Until this sharp reversal, Meta had been at the center of an overheated recruitment battle. The company personally courted leading researchers from rivals, offering compensation packages worth around $100 million in annual pay, with even larger offers rumored for select star scientists. As a result, Meta managed to poach more than 50 key figures, including over 20 from OpenAI, 13 from Google, and others from Apple, xAI, and Anthropic.
But the influx of new hires came with surging one-time bonuses and stock-based awards, raising concerns that Meta’s ability to return value to shareholders was being undermined. Investors increasingly criticized management for “overspending relative to results.” Despite securing talent through massive investment and generous compensation, the performance metrics and completeness of Meta’s output fell short of expectations, calling into question the justification for the recruitment spree.
Against this backdrop, the hiring freeze and reorganization appear aimed at reining in spiraling costs in the short term, while clarifying accountability and goals by separating research, product, and infrastructure functions. A Meta executive explained, “If the commercial product teams focus on quality improvements and user concerns while the basic research teams support the long-term roadmap, the parallel structure could rapidly align scattered R&D momentum.”

Can ‘Overcoming Biological Limits’ Be Achieved?
The shift also reflects Meta’s weakness in the LLM race. Acknowledging its lag behind OpenAI and Google, the company has sought to pivot away from pushing its existing LLMs as flagship offerings and instead crafted a narrative around longer-term differentiation.

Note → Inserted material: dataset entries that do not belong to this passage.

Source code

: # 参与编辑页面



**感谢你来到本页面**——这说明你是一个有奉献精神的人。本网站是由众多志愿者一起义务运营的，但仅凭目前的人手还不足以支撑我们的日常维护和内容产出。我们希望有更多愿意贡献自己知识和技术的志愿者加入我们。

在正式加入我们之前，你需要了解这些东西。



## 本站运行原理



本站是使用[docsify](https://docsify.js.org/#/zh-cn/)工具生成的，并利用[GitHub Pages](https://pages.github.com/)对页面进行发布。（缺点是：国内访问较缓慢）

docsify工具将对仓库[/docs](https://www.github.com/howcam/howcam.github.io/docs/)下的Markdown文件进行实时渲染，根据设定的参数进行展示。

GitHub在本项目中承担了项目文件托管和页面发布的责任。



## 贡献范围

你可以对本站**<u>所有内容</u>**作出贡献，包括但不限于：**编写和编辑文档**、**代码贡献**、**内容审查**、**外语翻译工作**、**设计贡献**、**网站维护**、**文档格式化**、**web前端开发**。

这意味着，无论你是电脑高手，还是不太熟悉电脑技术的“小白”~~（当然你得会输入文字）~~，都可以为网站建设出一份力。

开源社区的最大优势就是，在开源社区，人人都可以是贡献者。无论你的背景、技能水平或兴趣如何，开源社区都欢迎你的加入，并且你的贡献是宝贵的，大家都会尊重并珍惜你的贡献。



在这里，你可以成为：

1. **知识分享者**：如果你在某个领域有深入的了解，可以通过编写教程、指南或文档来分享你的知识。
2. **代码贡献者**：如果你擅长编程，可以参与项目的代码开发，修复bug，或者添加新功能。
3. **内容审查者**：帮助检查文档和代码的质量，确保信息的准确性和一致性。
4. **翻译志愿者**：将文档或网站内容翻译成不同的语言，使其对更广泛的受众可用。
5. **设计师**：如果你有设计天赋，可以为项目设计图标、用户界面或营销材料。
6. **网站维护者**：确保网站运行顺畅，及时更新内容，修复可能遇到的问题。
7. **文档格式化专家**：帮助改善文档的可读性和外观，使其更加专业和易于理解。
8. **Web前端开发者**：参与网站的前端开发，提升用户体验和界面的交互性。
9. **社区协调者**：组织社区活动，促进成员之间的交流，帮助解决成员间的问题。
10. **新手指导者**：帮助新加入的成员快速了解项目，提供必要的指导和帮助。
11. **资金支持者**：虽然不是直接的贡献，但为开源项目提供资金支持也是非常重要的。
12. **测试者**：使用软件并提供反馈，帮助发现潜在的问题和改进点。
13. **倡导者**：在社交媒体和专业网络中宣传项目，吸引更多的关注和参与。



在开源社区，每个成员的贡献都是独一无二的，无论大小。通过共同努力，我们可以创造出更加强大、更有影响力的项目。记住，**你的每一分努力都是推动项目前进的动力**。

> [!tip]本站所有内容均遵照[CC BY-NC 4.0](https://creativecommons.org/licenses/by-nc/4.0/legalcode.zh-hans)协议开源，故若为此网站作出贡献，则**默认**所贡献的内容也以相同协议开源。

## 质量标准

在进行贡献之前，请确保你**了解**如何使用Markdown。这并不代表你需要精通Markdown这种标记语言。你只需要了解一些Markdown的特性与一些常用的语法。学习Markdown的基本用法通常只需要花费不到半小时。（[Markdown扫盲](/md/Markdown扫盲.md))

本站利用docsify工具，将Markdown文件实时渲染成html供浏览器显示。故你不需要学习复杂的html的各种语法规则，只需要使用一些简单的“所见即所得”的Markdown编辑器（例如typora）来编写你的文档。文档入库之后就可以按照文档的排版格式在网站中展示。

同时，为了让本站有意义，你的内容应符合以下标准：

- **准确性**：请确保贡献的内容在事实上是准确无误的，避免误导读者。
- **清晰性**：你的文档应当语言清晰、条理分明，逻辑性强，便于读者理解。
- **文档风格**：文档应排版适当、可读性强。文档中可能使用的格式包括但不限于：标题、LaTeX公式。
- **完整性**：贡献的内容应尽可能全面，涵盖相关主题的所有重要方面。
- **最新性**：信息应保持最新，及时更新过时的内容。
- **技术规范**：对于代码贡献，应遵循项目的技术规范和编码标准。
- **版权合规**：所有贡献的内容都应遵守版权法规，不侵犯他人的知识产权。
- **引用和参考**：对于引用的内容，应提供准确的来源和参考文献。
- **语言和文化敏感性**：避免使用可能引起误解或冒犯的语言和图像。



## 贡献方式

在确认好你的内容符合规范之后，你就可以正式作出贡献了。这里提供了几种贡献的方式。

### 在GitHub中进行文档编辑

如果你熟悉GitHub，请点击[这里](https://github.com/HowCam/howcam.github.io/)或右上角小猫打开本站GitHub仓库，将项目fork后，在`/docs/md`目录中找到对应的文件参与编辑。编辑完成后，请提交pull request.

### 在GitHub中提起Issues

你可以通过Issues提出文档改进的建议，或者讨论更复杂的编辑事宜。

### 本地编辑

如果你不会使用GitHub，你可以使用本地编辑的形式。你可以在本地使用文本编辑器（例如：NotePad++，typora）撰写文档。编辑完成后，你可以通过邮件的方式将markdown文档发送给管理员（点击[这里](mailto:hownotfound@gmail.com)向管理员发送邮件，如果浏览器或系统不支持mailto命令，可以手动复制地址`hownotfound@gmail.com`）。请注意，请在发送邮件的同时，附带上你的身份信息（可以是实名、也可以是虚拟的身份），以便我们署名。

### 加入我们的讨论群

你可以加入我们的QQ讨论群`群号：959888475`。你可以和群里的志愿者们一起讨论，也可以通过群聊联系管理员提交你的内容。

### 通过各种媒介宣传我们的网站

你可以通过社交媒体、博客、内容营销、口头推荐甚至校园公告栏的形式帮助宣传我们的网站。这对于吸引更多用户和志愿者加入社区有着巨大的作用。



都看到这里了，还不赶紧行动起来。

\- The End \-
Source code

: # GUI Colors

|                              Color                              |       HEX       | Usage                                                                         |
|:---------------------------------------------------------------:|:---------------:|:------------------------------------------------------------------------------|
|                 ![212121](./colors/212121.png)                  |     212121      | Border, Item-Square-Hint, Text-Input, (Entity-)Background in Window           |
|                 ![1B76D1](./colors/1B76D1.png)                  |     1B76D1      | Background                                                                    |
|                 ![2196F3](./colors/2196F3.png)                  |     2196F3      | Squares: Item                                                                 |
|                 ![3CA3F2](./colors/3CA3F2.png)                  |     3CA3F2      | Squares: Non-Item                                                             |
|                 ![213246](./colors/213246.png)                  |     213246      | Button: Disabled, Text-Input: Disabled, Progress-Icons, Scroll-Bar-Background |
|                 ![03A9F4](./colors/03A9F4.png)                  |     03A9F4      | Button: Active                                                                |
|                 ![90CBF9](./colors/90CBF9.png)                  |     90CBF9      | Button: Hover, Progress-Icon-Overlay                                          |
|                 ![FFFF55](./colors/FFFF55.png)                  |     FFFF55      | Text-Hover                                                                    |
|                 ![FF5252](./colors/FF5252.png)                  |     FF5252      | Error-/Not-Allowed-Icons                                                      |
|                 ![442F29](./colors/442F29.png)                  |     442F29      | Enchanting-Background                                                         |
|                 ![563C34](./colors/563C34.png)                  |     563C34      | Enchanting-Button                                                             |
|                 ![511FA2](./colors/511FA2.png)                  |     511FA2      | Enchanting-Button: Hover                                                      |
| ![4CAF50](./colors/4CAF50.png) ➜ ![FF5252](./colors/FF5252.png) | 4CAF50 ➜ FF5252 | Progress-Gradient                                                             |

Earlier this year, Zuckerberg declared a strategic shift from LLM competition to the pursuit of “superintelligence,” vowing to build “the most powerful AI research lab in the world.” Market observers, however, remain skeptical, noting that the current Llama series is plagued by flaws and low reliability, making the promise of superintelligence seem more aspirational than realistic.
Superintelligence, which refers to AI exceeding the general intelligence of humans, is conceptually framed as a step beyond AGI. Whereas AGI aims to replicate human-like reasoning and learning capabilities, superintelligence envisions solving problems at a scale beyond human comprehension. But many in academia argue that “with AGI itself still unrealized, investing on the premise of superintelligence is premature.”
Experts highlight the formidable challenges of superintelligence research. Decoding neuroscientific mechanisms and implementing them in software and hardware is seen as well beyond the scope of any tech company. The underlying premise—simulating and overcoming biological limits—remains at a laboratory stage, while constraints around computing resources, energy efficiency, and data quality are substantial. Nonetheless, analysts interpret Meta’s embrace of superintelligence as an attempt to carve out a distinct identity in the crowded AI market and secure investor confidence for the long term.
Industry observers worry that Meta’s strategy could distort the ecosystem. If massive funds are funneled into a project with little near-term feasibility, startups and academia could be deprived of the resources and talent they need, upsetting the balance of the sector. Meta’s prior talent raids and heavy spending have already disrupted compensation norms across the industry. With the prospects for its superintelligence project widely seen as remote, the broader AI ecosystem risks being skewed toward unrealistic objectives—an outcome the industry as a whole can ill afford.